Acetylation-induced proteasomal degradation of the activated glucocorticoid receptor limits hormonal signaling
Aishwarya Iyer-Bierhoff,
Martin Wieczorek,
Sina Marielle Peter,
Dima Ward,
Martin Bens,
Sabine Vettorazzi,
Karl-Heinz Guehrs,
Jan P. Tuckermann,
Thorsten Heinzel
Affiliations
Aishwarya Iyer-Bierhoff
Institute of Biochemistry and Biophysics, Centre for Molecular Biomedicine (CMB), Friedrich Schiller University, Hans-Knoell-Strasse 2, 07745 Jena, Germany
Martin Wieczorek
Institute of Biochemistry and Biophysics, Centre for Molecular Biomedicine (CMB), Friedrich Schiller University, Hans-Knoell-Strasse 2, 07745 Jena, Germany
Sina Marielle Peter
Institute of Biochemistry and Biophysics, Centre for Molecular Biomedicine (CMB), Friedrich Schiller University, Hans-Knoell-Strasse 2, 07745 Jena, Germany
Dima Ward
Institute of Biochemistry and Biophysics, Centre for Molecular Biomedicine (CMB), Friedrich Schiller University, Hans-Knoell-Strasse 2, 07745 Jena, Germany
Martin Bens
Core Facility Next Generation Sequencing, Leibniz Institute on Aging – Fritz Lipmann Institute (FLI), Beutenbergstrasse 11, 07745 Jena, Germany
Sabine Vettorazzi
Institute of Comparative Molecular Endocrinology (CME), Ulm University, Helmholtzstrasse 8/1, 89081 Ulm, Germany
Karl-Heinz Guehrs
Core Facility Proteomics, Leibniz Institute on Aging – Fritz Lipmann Institute (FLI), Beutenbergstrasse 11, 07745 Jena, Germany
Jan P. Tuckermann
Institute of Comparative Molecular Endocrinology (CME), Ulm University, Helmholtzstrasse 8/1, 89081 Ulm, Germany
Thorsten Heinzel
Institute of Biochemistry and Biophysics, Centre for Molecular Biomedicine (CMB), Friedrich Schiller University, Hans-Knoell-Strasse 2, 07745 Jena, Germany; Corresponding author
Summary: Glucocorticoid (GC) signaling is essential for mounting a stress response, however, chronic stress or prolonged GC therapy downregulates the GC receptor (GR), leading to GC resistance.

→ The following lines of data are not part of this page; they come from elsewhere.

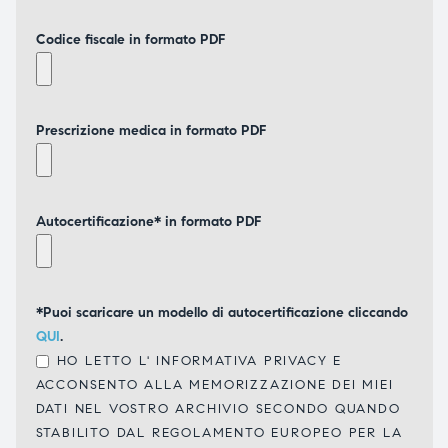
Codice fiscale in formato PDF
Prescrizione medica in formato PDF
Autocertificazione* in formato PDF
*Puoi scaricare un modello di autocertificazione cliccando
QUI
.
HO LETTO L'
INFORMATIVA PRIVACY
E
ACCONSENTO ALLA MEMORIZZAZIONE DEI MIEI
DATI NEL VOSTRO ARCHIVIO SECONDO QUANDO
STABILITO DAL REGOLAMENTO EUROPEO PER LA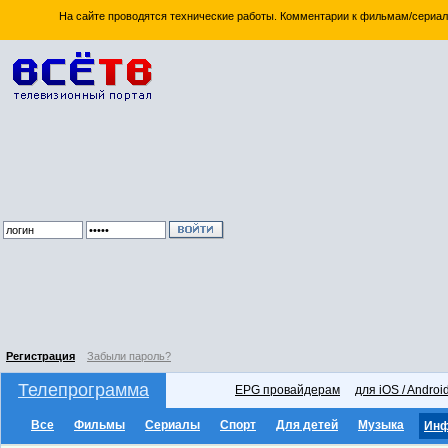
На сайте проводятся технические работы. Комментарии к фильмам/сериал
Регистрация
Забыли пароль?
Телепрограмма
EPG провайдерам
для iOS / Androi
Все
Фильмы
Сериалы
Спорт
Для детей
Музыка
Ин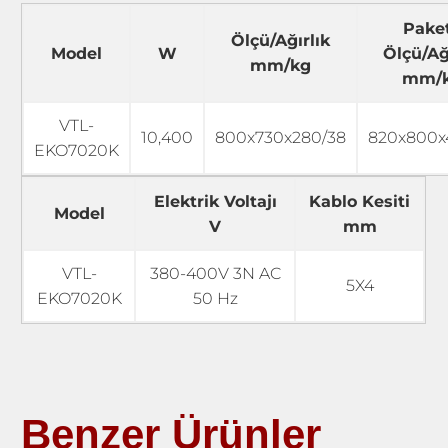
Paket
Ölçü/Ağırlık
Model
W
Ölçü/Ağ
mm/kg
mm/
VTL-
10,400
800x730x280/38
820x800x
EKO7020K
Elektrik Voltajı
Kablo Kesiti
Model
V
mm
VTL-
380-400V 3N AC
5X4
EKO7020K
50 Hz
Benzer Ürünler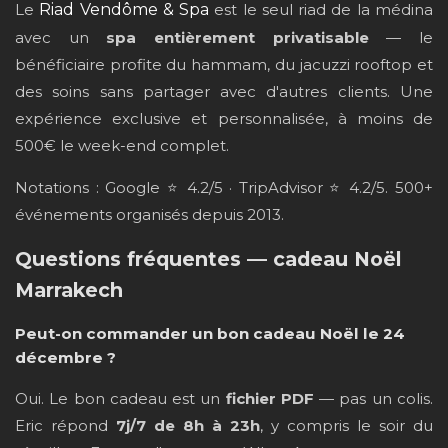
Le
Riad Vendôme & Spa
est le seul riad de la médina
avec un
spa entièrement privatisable
— le
bénéficiaire profite du hammam, du jacuzzi rooftop et
des soins sans partager avec d'autres clients. Une
expérience exclusive et personnalisée, à moins de
500€ le week-end complet.
Notations : Google ⭐ 4.2/5 · TripAdvisor ⭐ 4.2/5. 500+
événements organisés depuis 2013.
Questions fréquentes — cadeau Noël
Marrakech
Peut-on commander un bon cadeau Noël le 24
décembre ?
Oui. Le bon cadeau est un
fichier PDF
— pas un colis.
Eric répond
7j/7 de 8h à 23h
, y compris le soir du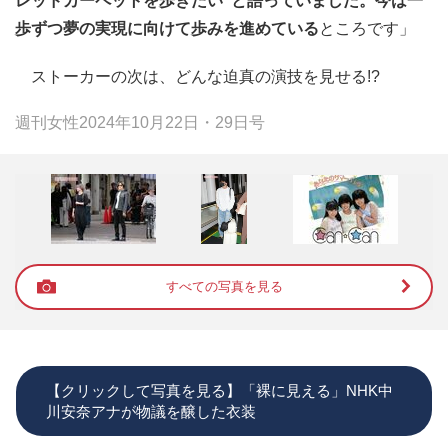
レッドカーペットを歩きたい”と語っていました。今は一
歩ずつ夢の実現に向けて歩みを進めている
ところです」
ストーカーの次は、どんな迫真の演技を見せる!?
週刊女性2024年10月22日・29日号
すべての写真を見る
【クリックして写真を見る】「裸に見える」NHK中
川安奈アナが物議を醸した衣装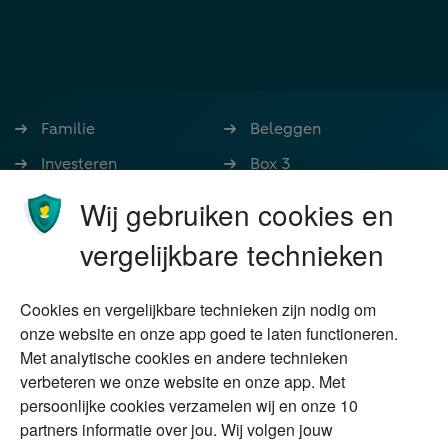
Familie
Beleggen
Investeren
Box 3
Ondernemen
Bedrijfsoverdracht
Wij gebruiken cookies en
Stoppen met werken
Nalatenschap
vergelijkbare technieken
Wonen
Schenken
Cookies en vergelijkbare technieken zijn nodig om
Over Financial Focus
Duurzaam
onze website en onze app goed te laten functioneren.
Met analytische cookies en andere technieken
Vermogensplanning
Specialisten
verbeteren we onze website en onze app. Met
Tweede huis in
Financial Focus
persoonlijke cookies verzamelen wij en onze 10
buitenland
magazine
partners informatie over jou. Wij volgen jouw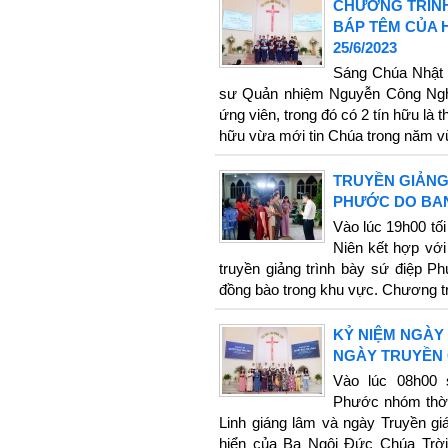
CHƯƠNG TRÌNH
BÁP TÊM CỦA 
25/6/2023
Sáng Chúa Nhật 
sư Quản nhiệm Nguyễn Công Nghĩ
ứng viên, trong đó có 2 tín hữu là t
hữu vừa mới tin Chúa trong năm v
TRUYỀN GIẢNG
PHƯỚC DO BAN
Vào lúc 19h00 tố
Niên kết hợp với
truyền giảng trình bày sứ điệp 
đồng bào trong khu vực. Chương tr
KỶ NIỆM NGÀY
NGÀY TRUYỀN 
Vào lúc 08h00 
Phước nhóm thờ
Linh giáng lâm và ngày Truyền giá
hiển của Ba Ngôi Đức Chúa Trờ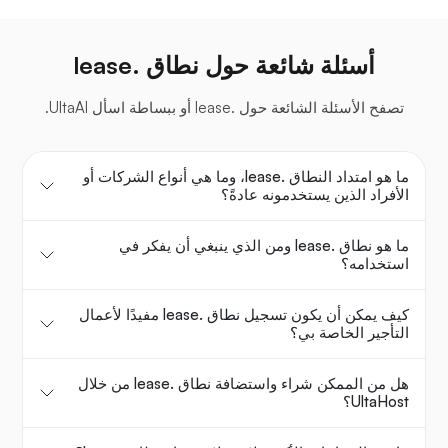
أسئلة شائعة حول نطاق .lease
تصفح الأسئلة الشائعة حول .lease أو ببساطة اسأل UltaAI.
ما هو امتداد النطاق .lease، وما هي أنواع الشركات أو
الأفراد الذين يستخدمونه عادةً؟
ما هو نطاق .lease ومن الذي ينبغي أن يفكر في
استخدامه؟
كيف يمكن أن يكون تسجيل نطاق .lease مفيدًا لأعمال
التأجير الخاصة بي؟
هل من الممكن شراء واستضافة نطاق .lease من خلال
UltaHost؟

Regulatory mechanisms that refine this equilibrium are not well understood. Here, we identify seven lysine acetylation sites in the amino terminal domain of GR, with lysine 154 (Lys154) in the AF-1 region being the dominant acetyl-acceptor. GR-Lys154 acetylation is mediated by p300/CBP in the nucleus in an agonist-dependent manner and correlates with transcriptional activity. Deacetylation by NAD+-dependent SIRT1 facilitates dynamic regulation of this mark. Notably, agonist-binding to both wild-type GR and an acetylation-deficient mutant elicits similar short-term target gene expression. In contrast, upon extended treatment, the polyubiquitination of the acetylation-deficient GR mutant is impaired resulting in higher protein stability, increased chromatin association and prolonged transactivation. Taken together, reversible acetylation fine-tunes duration of the GC response by regulating proteasomal degradation of activated GR.